Jika dilihat dari indikator produktifitas kualitas tenaga kerja Indonesia menempati urutan ke enam dari 10 negara angota ASEAN. hal ini bisa dilihat dari PDB per kapita, Posisi pertama diraih oleh Brunai Darussalam dengan PDB per kapita sebesar US$ 92,3 ribu, Singapura dengan PDB per kapita sebesar US$ 92,0 ribu, Malaysia dengan PDB per kapita sebesar US$ 33,3 ribu, Thailand dengan PDB per kapita sebesar 15,4 ribu, Indonesia dengan PDB per kapita sebesar US$ 9,5 ribu, Filipina dengan PDB per kapita sebesar US$ 9,2 ribu, Vietnam dengan PDB per kapita sebesar US$ 5,5 ribu, Laos dengan PDB per kapita sebesar US$ 5,0 ribu, Kamboja dengan PDB per kapita sebesar US$ 3,6 ribu, dan Burma dengan PDB per kapitas sebesar US$ 3,4 ribu. Situasi yang lebih kritis lagi akan diahadapi oleh pekerja dengan adanya rencana pengesahan Rancangan Peraturan Pemerintah (RPP) tentang upah. RPP upah ini menghendaki bahwa penentuan upah pekerja akan dilakukan berdasarkan negosiasi antara pekerja dan pengusaha (bipartid) dan melepaskan tanggungjawab negara terhadap penentuan upah. Disamping itu keinginan untuk menjaga kestabilan (situsi kondusif) bagi iklim investasi, pemerintah menginginkan bahwa penentuah upah akan dilakukan secara periodic dua tahun sekali. Gagasan yang dimandatkan dalam RPP upah tentunya merupakan satu instrument untuk menghadapi pasar bebas. Baik periodesasi penentuan maupun mekanisme penentuan upah dengan bipartid merupakan persiapan untuk pasar tenaga kerja yang makin terbuka dan bebas.

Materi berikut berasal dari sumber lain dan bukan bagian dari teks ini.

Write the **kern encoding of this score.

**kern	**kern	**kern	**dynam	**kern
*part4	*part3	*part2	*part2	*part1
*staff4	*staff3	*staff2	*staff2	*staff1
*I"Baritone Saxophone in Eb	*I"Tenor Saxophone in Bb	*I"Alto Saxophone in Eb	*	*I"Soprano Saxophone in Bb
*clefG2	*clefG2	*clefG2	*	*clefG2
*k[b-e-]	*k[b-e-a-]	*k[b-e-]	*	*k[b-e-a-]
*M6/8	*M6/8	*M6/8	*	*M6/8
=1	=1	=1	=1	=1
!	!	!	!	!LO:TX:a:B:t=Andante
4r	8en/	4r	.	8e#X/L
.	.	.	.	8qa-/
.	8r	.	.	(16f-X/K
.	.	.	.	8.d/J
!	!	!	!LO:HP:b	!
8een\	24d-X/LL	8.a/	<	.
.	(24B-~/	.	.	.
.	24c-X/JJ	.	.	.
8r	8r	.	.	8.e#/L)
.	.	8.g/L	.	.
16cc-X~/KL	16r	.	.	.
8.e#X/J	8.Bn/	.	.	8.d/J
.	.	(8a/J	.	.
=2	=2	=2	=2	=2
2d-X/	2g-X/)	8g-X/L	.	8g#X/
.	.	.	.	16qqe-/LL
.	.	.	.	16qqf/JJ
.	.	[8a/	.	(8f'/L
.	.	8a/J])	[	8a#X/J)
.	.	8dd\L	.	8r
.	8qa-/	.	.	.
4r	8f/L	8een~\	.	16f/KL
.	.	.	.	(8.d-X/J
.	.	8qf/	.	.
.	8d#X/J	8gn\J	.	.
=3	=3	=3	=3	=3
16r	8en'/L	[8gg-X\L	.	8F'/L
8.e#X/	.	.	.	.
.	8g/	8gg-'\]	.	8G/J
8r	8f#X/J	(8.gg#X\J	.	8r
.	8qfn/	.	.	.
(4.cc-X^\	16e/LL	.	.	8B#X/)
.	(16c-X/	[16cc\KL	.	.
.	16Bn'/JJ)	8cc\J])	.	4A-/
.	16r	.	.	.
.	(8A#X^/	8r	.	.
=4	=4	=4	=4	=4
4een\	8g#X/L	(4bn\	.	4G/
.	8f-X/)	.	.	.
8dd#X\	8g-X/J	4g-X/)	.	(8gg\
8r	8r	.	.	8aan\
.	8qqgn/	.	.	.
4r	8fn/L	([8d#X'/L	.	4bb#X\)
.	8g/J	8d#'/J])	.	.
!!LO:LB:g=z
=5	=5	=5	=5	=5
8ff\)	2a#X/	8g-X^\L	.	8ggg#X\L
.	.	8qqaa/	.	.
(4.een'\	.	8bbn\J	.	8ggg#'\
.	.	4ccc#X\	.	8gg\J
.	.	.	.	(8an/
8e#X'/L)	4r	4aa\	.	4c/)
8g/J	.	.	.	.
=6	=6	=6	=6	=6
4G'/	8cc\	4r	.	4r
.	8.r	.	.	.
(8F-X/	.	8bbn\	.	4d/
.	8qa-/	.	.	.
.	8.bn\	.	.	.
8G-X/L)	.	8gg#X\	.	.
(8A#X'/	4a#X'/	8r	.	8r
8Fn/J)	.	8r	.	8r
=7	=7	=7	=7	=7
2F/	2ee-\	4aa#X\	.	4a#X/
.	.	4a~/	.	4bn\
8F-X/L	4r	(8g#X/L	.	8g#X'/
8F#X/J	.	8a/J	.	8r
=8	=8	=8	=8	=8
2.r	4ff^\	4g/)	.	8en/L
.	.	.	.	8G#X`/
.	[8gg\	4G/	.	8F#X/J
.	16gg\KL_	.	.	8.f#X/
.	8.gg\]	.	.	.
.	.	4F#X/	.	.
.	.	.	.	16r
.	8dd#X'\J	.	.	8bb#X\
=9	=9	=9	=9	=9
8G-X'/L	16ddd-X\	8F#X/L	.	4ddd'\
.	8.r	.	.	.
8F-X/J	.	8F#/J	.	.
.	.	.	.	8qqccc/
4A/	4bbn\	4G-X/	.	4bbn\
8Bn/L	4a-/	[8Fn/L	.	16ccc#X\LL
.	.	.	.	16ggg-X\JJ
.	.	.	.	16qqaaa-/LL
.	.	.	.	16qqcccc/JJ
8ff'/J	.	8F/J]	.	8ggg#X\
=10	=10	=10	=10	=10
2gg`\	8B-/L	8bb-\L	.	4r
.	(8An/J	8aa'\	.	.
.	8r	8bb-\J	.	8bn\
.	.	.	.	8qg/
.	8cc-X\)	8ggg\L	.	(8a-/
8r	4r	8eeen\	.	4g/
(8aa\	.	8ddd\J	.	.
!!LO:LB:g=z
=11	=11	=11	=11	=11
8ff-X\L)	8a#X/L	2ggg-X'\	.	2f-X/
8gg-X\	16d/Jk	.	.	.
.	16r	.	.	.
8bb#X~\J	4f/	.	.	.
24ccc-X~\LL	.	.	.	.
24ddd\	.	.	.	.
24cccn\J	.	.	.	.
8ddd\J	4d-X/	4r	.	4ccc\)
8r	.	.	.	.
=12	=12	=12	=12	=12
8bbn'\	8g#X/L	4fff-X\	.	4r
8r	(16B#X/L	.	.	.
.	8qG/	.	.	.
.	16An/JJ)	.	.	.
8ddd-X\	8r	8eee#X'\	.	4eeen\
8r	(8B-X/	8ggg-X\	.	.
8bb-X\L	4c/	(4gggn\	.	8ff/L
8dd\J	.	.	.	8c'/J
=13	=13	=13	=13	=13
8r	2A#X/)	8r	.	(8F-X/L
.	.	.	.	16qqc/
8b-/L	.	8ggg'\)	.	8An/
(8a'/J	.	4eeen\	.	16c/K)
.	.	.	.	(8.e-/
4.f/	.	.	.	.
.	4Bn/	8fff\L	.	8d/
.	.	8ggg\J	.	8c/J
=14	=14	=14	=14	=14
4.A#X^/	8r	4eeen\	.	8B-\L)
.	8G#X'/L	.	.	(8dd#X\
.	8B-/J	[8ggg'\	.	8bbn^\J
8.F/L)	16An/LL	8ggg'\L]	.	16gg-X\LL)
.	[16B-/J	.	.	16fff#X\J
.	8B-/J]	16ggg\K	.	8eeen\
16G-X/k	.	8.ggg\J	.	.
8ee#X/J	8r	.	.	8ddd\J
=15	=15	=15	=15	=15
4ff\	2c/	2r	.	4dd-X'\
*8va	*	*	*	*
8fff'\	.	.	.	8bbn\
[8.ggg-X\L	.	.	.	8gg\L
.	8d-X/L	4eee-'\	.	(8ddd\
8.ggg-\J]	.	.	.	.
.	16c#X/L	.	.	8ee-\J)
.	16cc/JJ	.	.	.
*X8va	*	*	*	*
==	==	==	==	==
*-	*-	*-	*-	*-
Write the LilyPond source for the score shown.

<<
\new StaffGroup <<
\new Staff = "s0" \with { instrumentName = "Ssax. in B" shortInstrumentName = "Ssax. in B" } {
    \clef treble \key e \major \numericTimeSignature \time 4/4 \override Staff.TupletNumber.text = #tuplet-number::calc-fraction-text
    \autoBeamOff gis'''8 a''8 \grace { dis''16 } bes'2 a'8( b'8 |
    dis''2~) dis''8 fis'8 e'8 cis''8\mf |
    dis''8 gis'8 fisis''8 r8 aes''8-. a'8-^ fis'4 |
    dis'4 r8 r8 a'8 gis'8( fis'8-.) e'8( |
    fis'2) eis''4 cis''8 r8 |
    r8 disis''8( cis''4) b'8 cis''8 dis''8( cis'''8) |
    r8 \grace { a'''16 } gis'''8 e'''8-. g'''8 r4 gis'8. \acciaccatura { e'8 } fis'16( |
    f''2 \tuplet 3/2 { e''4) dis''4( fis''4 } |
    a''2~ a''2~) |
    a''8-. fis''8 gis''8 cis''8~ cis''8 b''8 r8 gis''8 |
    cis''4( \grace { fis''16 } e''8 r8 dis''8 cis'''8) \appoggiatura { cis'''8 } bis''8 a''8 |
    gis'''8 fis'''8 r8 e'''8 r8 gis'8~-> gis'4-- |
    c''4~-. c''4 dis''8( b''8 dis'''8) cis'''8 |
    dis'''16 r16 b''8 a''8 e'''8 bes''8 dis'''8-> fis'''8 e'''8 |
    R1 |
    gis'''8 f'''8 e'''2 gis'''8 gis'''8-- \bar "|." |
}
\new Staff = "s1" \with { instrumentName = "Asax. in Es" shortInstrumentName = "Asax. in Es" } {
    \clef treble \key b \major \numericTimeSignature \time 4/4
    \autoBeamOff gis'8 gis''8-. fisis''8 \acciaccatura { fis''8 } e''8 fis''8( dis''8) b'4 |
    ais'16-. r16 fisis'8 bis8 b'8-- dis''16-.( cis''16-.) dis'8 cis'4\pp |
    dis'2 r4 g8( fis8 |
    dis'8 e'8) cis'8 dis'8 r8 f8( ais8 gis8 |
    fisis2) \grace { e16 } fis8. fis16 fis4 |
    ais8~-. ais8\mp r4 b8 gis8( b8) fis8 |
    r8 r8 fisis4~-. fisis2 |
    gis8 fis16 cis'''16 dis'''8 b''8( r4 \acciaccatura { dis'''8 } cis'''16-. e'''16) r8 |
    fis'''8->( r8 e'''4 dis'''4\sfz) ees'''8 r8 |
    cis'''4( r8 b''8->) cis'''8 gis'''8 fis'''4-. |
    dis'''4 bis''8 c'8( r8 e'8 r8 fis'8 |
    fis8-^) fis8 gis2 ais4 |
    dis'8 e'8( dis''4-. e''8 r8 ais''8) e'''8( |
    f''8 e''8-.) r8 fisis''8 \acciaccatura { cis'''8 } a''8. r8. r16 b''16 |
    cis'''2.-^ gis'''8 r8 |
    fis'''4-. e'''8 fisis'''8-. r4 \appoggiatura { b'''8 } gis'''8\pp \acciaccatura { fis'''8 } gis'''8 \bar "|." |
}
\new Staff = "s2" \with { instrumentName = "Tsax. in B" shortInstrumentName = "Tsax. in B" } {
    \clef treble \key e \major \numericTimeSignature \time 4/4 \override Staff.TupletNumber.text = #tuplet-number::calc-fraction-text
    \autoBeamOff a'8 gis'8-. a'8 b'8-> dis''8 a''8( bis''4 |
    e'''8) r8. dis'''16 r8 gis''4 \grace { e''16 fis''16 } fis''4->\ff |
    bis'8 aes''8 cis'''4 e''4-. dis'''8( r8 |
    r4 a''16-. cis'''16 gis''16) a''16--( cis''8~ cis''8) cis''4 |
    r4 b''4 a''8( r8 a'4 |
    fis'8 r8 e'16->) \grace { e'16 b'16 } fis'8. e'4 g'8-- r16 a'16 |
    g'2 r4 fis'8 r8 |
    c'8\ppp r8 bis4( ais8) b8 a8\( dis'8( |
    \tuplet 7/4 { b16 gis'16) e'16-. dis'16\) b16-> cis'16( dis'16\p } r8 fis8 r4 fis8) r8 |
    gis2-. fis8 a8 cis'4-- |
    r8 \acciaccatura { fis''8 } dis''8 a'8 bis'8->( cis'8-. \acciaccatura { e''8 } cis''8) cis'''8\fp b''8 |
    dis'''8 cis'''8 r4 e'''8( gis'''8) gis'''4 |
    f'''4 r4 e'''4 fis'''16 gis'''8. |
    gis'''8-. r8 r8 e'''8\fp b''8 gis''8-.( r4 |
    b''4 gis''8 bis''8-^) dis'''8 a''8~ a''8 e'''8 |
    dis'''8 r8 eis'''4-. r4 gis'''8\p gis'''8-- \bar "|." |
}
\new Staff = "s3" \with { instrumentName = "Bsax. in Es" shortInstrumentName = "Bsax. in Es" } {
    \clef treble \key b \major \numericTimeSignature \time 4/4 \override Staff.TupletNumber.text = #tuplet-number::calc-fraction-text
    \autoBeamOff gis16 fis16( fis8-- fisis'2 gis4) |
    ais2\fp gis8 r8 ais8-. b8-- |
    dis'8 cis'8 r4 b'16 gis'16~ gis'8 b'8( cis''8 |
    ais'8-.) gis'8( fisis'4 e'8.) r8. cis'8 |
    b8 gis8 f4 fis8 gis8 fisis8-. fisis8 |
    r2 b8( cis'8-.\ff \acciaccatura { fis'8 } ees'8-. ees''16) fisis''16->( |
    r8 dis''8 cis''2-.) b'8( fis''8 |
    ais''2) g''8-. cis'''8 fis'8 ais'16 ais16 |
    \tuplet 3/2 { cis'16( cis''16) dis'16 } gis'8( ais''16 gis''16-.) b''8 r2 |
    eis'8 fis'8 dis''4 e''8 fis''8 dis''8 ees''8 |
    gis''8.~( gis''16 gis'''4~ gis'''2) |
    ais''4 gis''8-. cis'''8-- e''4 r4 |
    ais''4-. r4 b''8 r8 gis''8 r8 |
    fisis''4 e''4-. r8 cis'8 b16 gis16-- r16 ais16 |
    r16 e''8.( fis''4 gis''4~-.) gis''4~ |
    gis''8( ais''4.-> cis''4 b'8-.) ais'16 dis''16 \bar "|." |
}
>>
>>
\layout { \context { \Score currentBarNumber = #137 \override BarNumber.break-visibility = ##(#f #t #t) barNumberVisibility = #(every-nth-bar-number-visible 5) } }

Ancaman Represifitas dan Kriminalisasi

Dengan masifnya agenda pasar bebas dan fungsi negara sebagai penyamin stabilitas keamanan dan kenyamanan dalam menjalankan agenda tersebut, pasti negara akan menggunakan alat negara sebagai pengaman. Penggunaan aparatur negara dalam menjamin situasi yang kondusif tersebut, akan semakin mempertajam tingkat represif negara terhadap musuh internal yaitu rakyat. Setelah belajar dari pengalaman dalam menjalankan system kerja outsourching dan kontrak, politik upah murah, pengambil alihan tanah untuk kepentingan pembangunan infrastruktur, dan berbagai kebijakan liberalisasi lainnya, yang memunculkan perlawanan rakyat. Maka dalam menjalankan skema pasar bebas yang akan lebih memasifkan agenda liberalsasi di semua sektor represifitas dan kriminalisasi negara pasti akan lebih massif pula. Penggunaan alat negara tersebut telah dilegalisasi oleh berbagai regulasi/peraturan yang telah disiapkan sebelumnya. Misalnya Inpres No. 9 Tahun 2013, tentang pelibatan aparat keamanan dalam menyelesaikan sengketa hubungan industri dan mengawal proses penetapan upah minimum, , UU Keamanan Nasional,UU Penanganan Konflik Sosial, UU Intelijen, UU Ormas dll.

Alat Politik Alternative Sebagai Solusi bagi Rakyat

Dalam situasi negara di bawah kekuasaan kelas borjuasi (elit politik borjuasi) sudah menjadi kebutuhan yang mendesak bagi rakyat untuk menyatukan diri dalam satu alat plitik alternative. Alat politik alternative yang diusung dan dibentuk dari keinginan dan kebutuhan rakyat secara murni berdasarkan kesadaran dan prespektif politik maupun ideologis rakyat. Menjadi alat yang akan memperjuangkan kepentingan rakyat (buruh, buruh tani, nelayan, kaum miskin kota, mahasiswa dll) yang siap berhadap-hadapan dan tampa kompromi melawan elit politik borjuasi. Berdasarkan perspektif dan kesadaran politik maupun ideologisnya tidak akan mau berkolaborasi atau menitipkan nasibnya kepada elit politik, namun dengan alat politik tersebut rakyat menentukan takdir dan nasibnya sendiri. Bagi saya, ketika kita mampu merumuskan suatu permaslahan yang terjadi dengan analisa yang jelas yaitu Indonesia dikuasai oleh elit-elit borjuasi yang propasar bebas dan antirakyat, maka mau tidak mau, suka tidak suka, kita harus membangun alat politik alternative yang hanya berbicara kepentingan rakyat, karena kita tidak akan mau lagi menitipkan nasib kita pada tangan-tangan mereka (elit borjuasi).